Şunu da belirtelim; parlamenter sistemde parlamentodaki sandalye sayısının parlamentoda yer bulan partiler arasında dengeli bir şekilde dağılması da yasama krizine sebep olabilir, zira ihtiyaç olan bir kanunun meclisten çıkması zor olabilir. Ya da başkanlık sisteminde başkanın ve meclisin farklı partilerden oluşu yine ihtiyaç olan bir kanunun çıkışını engelleyebilir. Dolayısıyla bu yazı “Hangi sistem daha iyidir?” yazısı değil, hedeflenen sistemde nelerle karşılaşabileceğimizi açıklayan bir yazıdır.[3]
2. BAŞKANLIK KARARNAMESİ
Madde 23– (1) Başkan, genel siyasetin yürütülmesinde ihtiyaç duyduğu konularda Başkanlık kararnamesi çıkarabilir. Bir konuda Başkanlık kararnamesi çıkarılabilmesi için kanunlarda o konuyu düzenleyen uygulanabilir açık hükümlerin bulunmaması şarttır. Kişi hak ve hürriyetleri kararname ile düzenlenemez. Kararnameler ile kanunlarda aynı konuda farklı hüküm bulunması halinde, kanun hükümleri uygulanır.

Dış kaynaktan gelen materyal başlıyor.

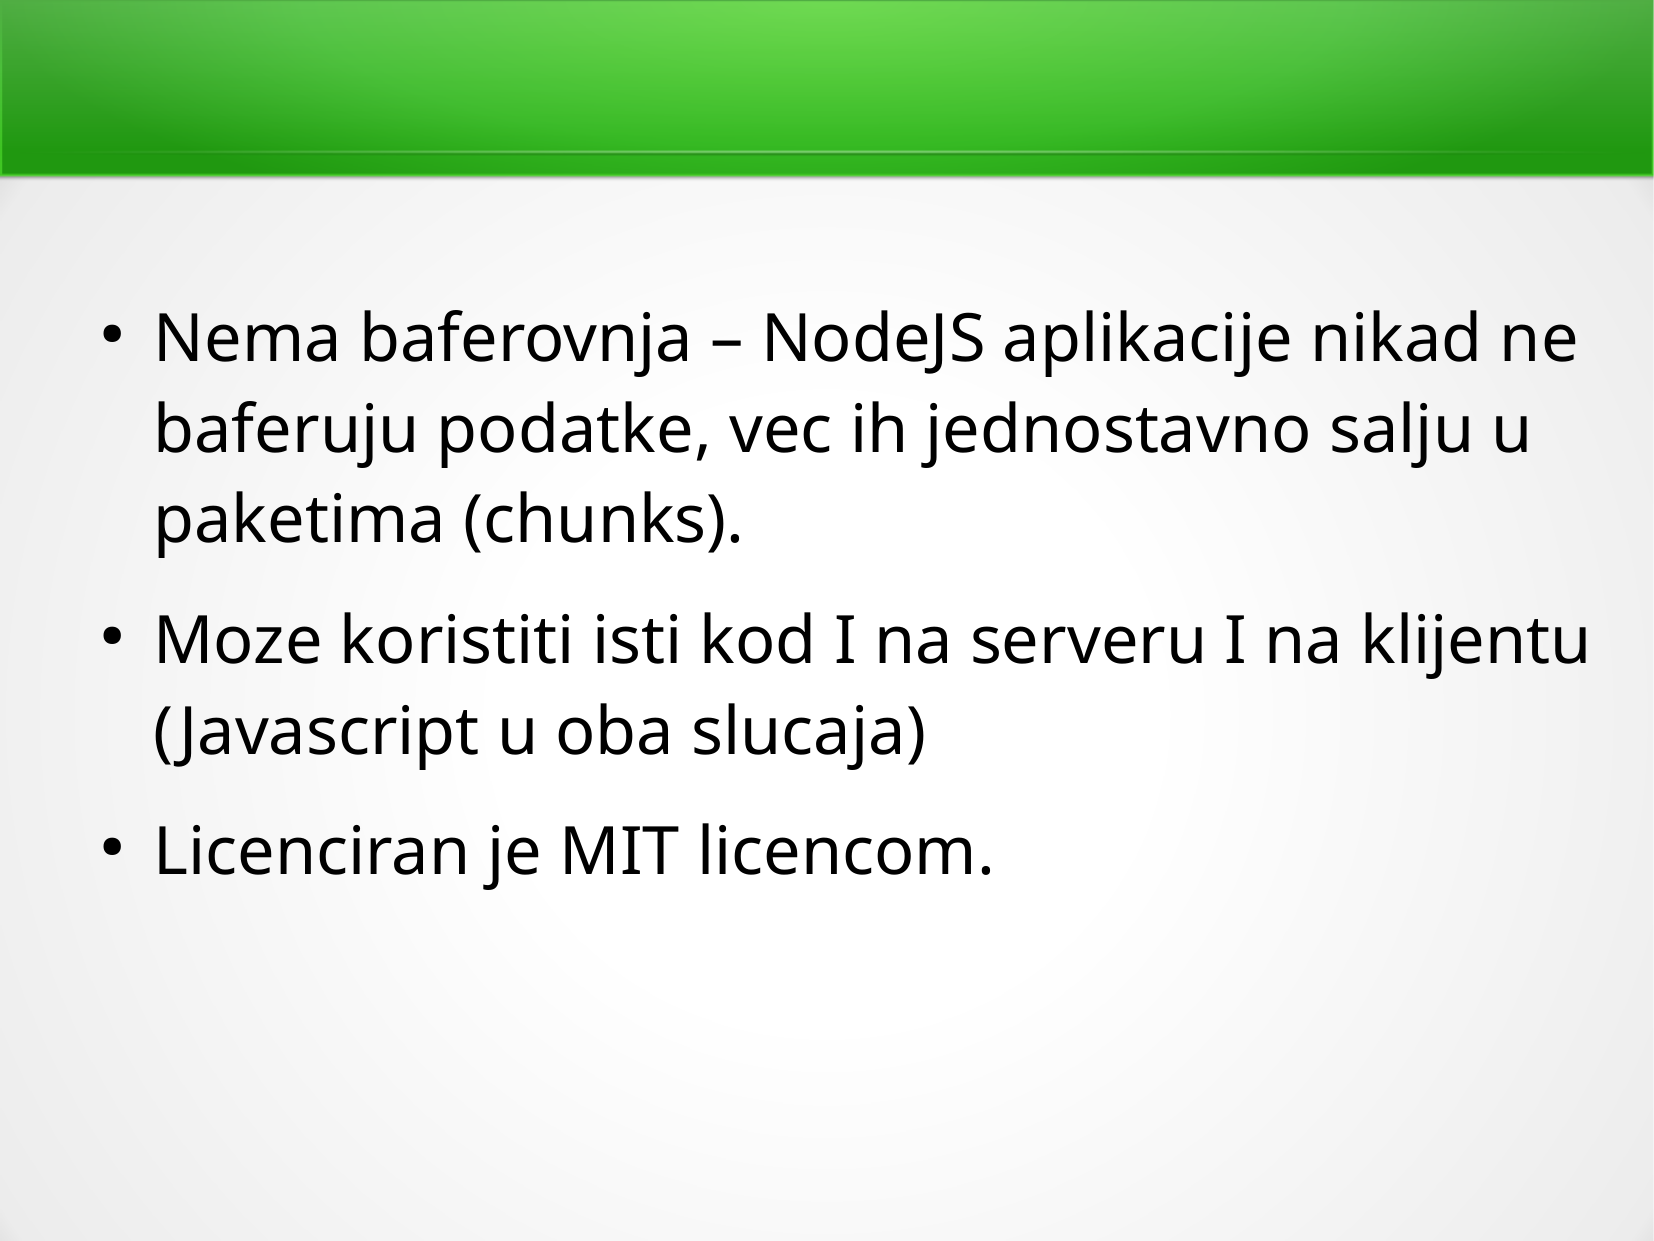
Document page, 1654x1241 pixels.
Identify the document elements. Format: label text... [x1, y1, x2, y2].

picture [0, 0, 1654, 1241]
list Nema baferovnja – NodeJS aplikacije nikad ne baferuju podatke, vec ih jednostavno salju u paketima (chunks). Moze koristiti isti kod I na serveru I na klijentu (Javascript u oba slucaja) Licenciran je MIT licencom. [82, 290, 1606, 1216]
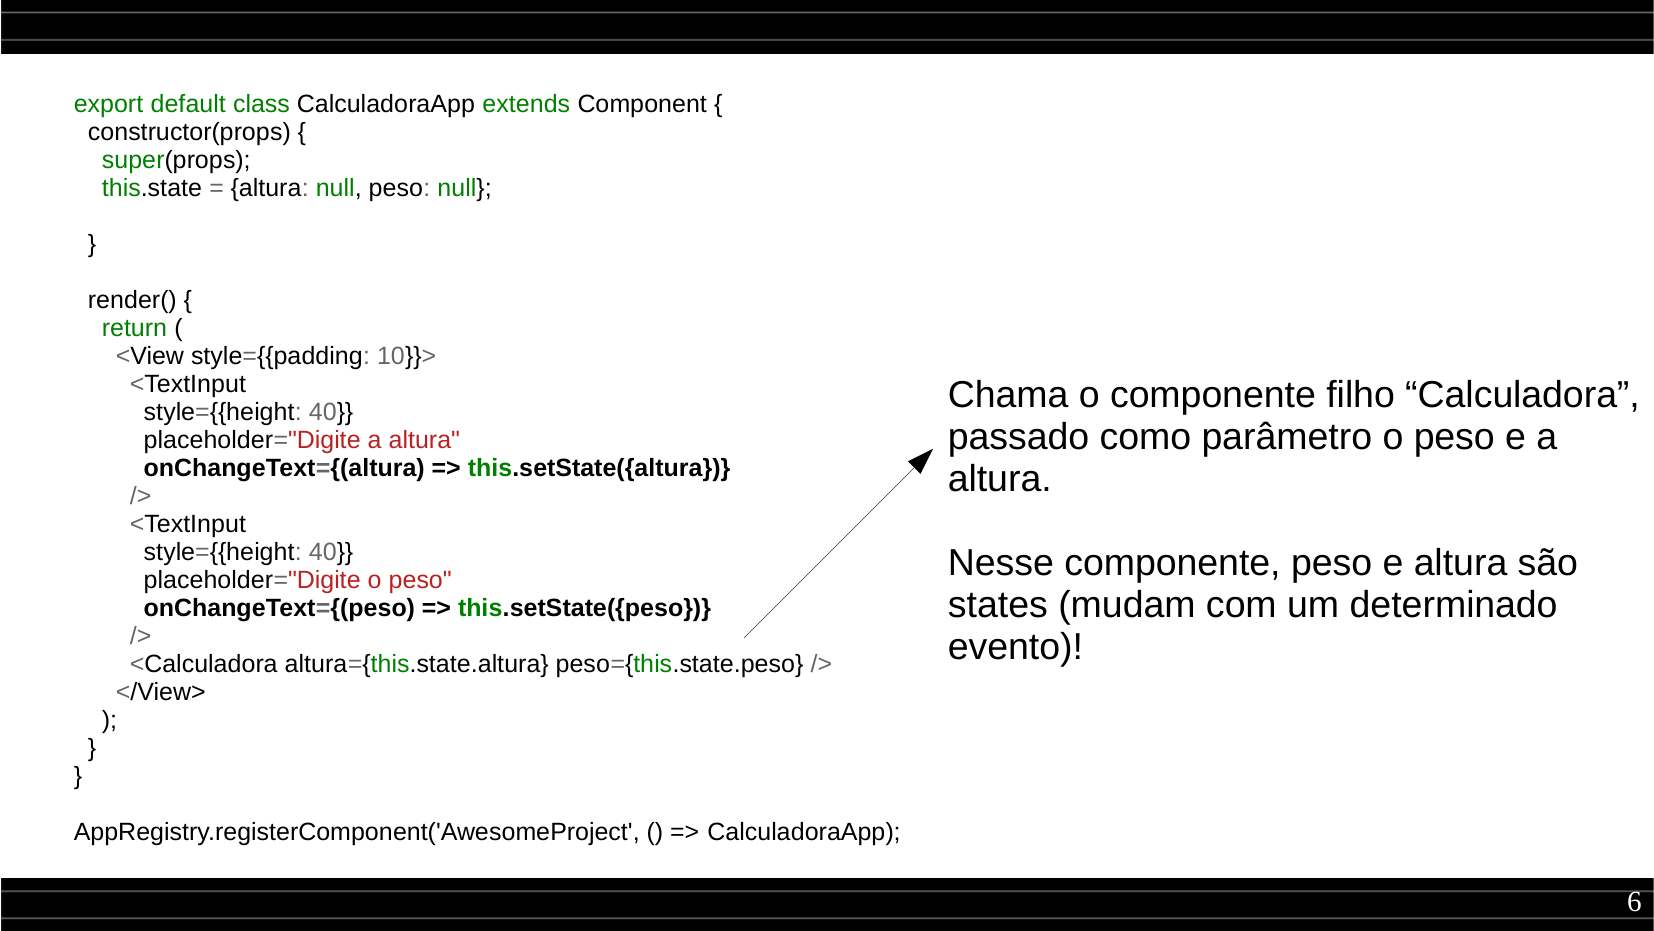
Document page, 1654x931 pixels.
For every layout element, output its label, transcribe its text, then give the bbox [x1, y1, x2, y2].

text_box Chama o componente filho “Calculadora”, passado como parâmetro o peso e a altura. Nesse componente, peso e altura são states (mudam com um determinado evento)! [933, 366, 1654, 675]
text_box export default class CalculadoraApp extends Component { constructor(props) { super(props); this.state = {altura: null, peso: null}; } render() { return ( <View style={{padding: 10}}> <TextInput style={{height: 40}} placeholder="Digite a altura" onChangeText={(altura) => this.setState({altura})} /> <TextInput style={{height: 40}} placeholder="Digite o peso" onChangeText={(peso) => this.setState({peso})} /> <Calculadora altura={this.state.altura} peso={this.state.peso} /> </View> ); } } AppRegistry.registerComponent('AwesomeProject', () => CalculadoraApp); [59, 82, 1560, 882]
picture [1, 878, 1654, 931]
picture [1, 0, 1654, 54]
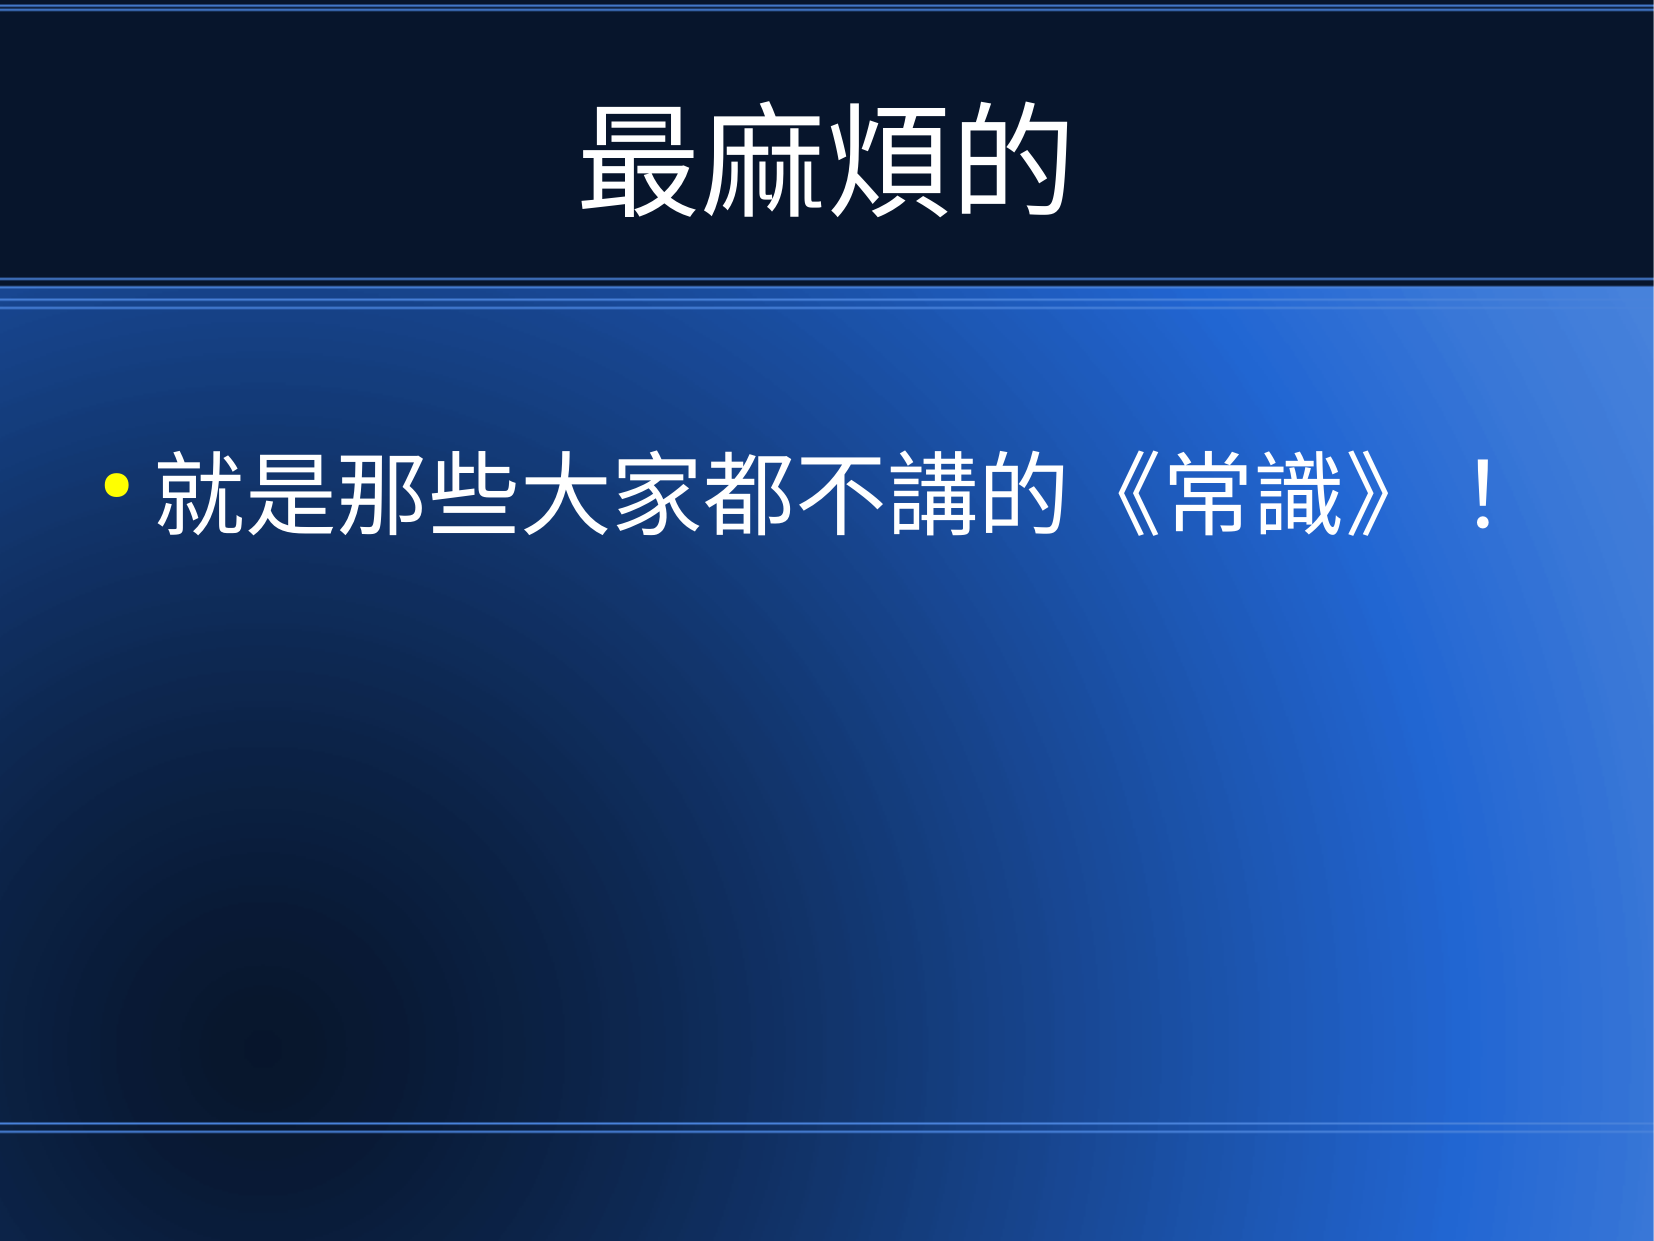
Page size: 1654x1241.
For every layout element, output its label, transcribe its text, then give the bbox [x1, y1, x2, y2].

picture [0, 0, 1654, 1241]
title 最麻煩的 [82, 49, 1571, 257]
list 就是那些大家都不講的《常識》！ [82, 355, 1571, 1241]
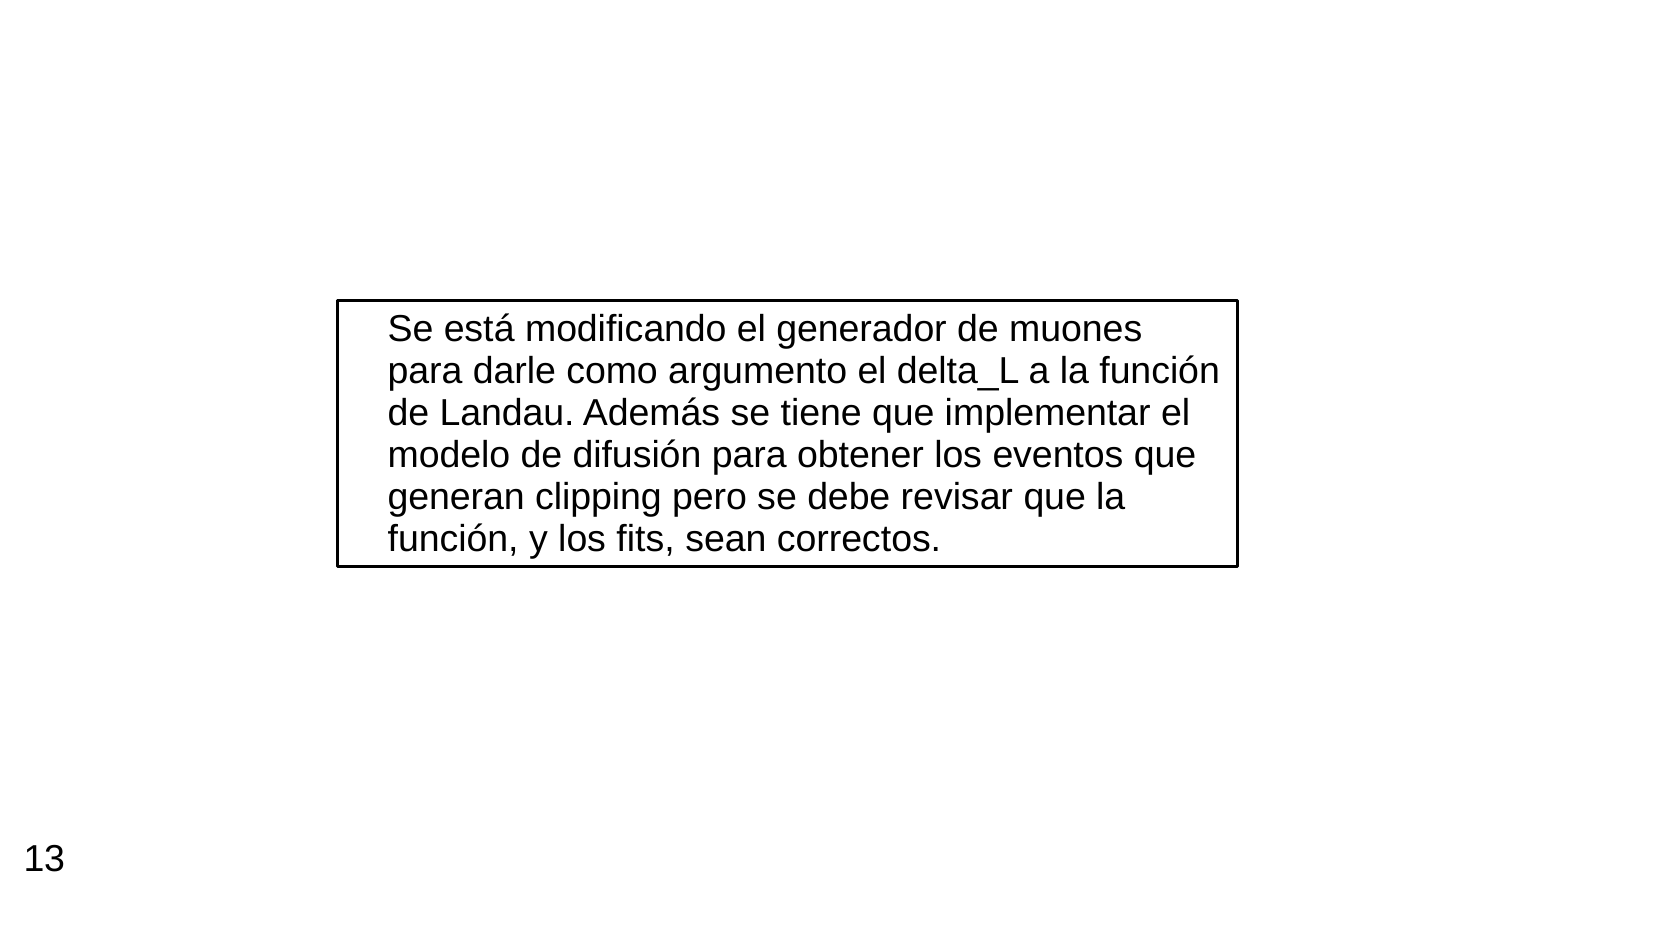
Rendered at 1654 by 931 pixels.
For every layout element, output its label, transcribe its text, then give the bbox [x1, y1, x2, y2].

text_box Se está modificando el generador de muones para darle como argumento el delta_L a la función de Landau. Además se tiene que implementar el modelo de difusión para obtener los eventos que generan clipping pero se debe revisar que la función, y los fits, sean correctos. [337, 300, 1238, 567]
text_box <number> [8, 829, 638, 901]
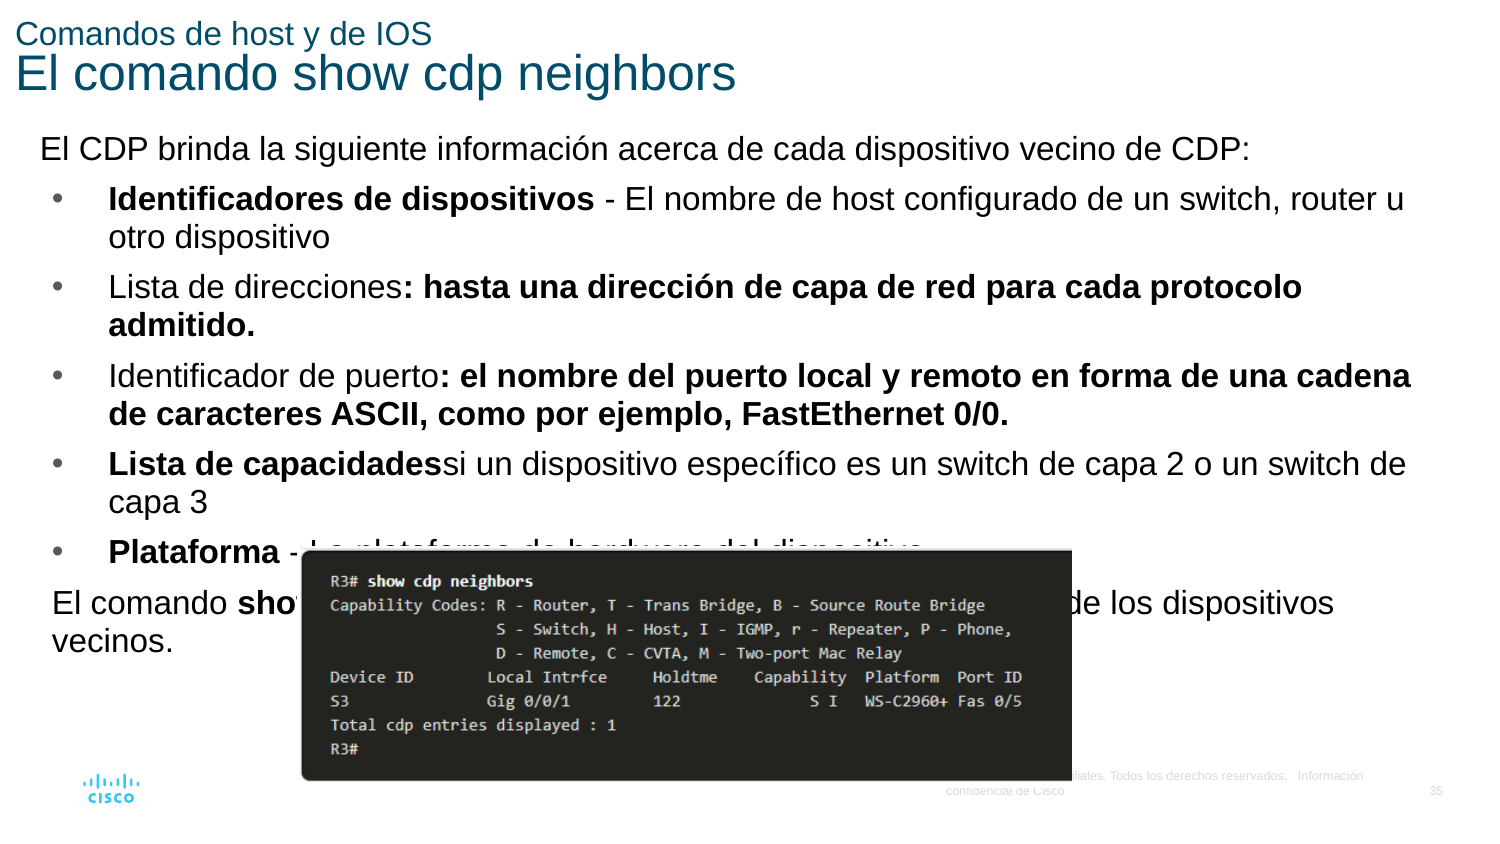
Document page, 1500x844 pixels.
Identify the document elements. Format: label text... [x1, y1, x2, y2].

Bu maddenin de anlamı şudur: Kuvvetler ayrılığı ilkesinin mevcut olduğu sistemlerde bu, “görev/fonksiyon gaspı” anlamına gelir ve görev gaspıyla yapılan işlemler yok hükmündedir. Ancak “Tayyip işi” başkanlık sisteminde “görev gaspı” anayasa ile meşrulaştırılıp başkana verilen bir yetki, bir ayrıcalık oluyor! Yukarıda demiştik ya, “velev ki meclise sunulan bir kanun tasarısı meclis tarafından kabul edilmedi.” diye, işte o zaman da devreye “başkanlık kararnamesi” giriyor efendim. Ki öngörülen “Tayyip işi” başkanlık sisteminde yasama organının yürütmeye tabi olması amaçlanırken, yasama organına herhangi bir denge-fren mekanizması görevi verilmezken, üstüne bir de başkanlık ile parlamento seçimleri aynı tarihlerde, aynı zamanda yapılacakken başkanın isteyip de meclisin kabul etmediği bir kanunun çıkmaması da pek mümkün olmayacaktır. Zira mecliste söz sahibi olan parti zaten başkanın partisi olacaktır. Varsayalım ki başkanın meclisteki çoğunluğu oluşturan partisi, yürütmenin yani başkanın istediği bir kanunu çıkarmak istemedi! Örneğin “tecavüzü ve çocuk yaşta evliliği meşrulaştıran önerge”nin “Tayyip işi” başkanlık sisteminde meclisin önüne geldiğini düşünelim. Meclis de “Yok artık, bu kadarı da fazla!” deyip kabul etmedi. İşte bu durumda başkan çıkıyor ve diyor ki; “Size muhtaç değilim, elimde kapı gibi kararname çıkarma yetkim var.” Ve bir başkanlık kararnamesi ile o “tecavüzü ve çocuk yaşta evliliği meşrulaştıran kanun maddesi”ni başkan bizzat kendi girişimiyle yürürlüğe sokuyor. Bu kadar basit! Oysa örnek alındığı zannedilen ABD başkanlık sisteminde, başkanın kararname yoluyla yasama organının yasama görevini gasp ettiği böyle bir düzenleme yoktur. Zira bilinir ki böyle bir yetkinin varlığı zaten başkanlık sisteminin ruhuna aykırıdır!
***
Anne ve babalar (ve anne-baba adayları) tekrar tekrar düşünün! Sınırsız yetkilerle donatılmış bu zihniyetteki kişilerin neler yapabileceğini düşünün! İleride, toplumda infial yaratacak daha kaç yasanın çıkabileceğini düşünün! Biraz daha ileride kız çocuğunun baş örtüsünün altından saçı gözüktü diye, tecavüze uğradı diye, pantolon giydi diye, okula gitti diye alacağı kırbaç cezalarını düşünün, çocukların idam edildiği bir ülke olacağımızı düşünün…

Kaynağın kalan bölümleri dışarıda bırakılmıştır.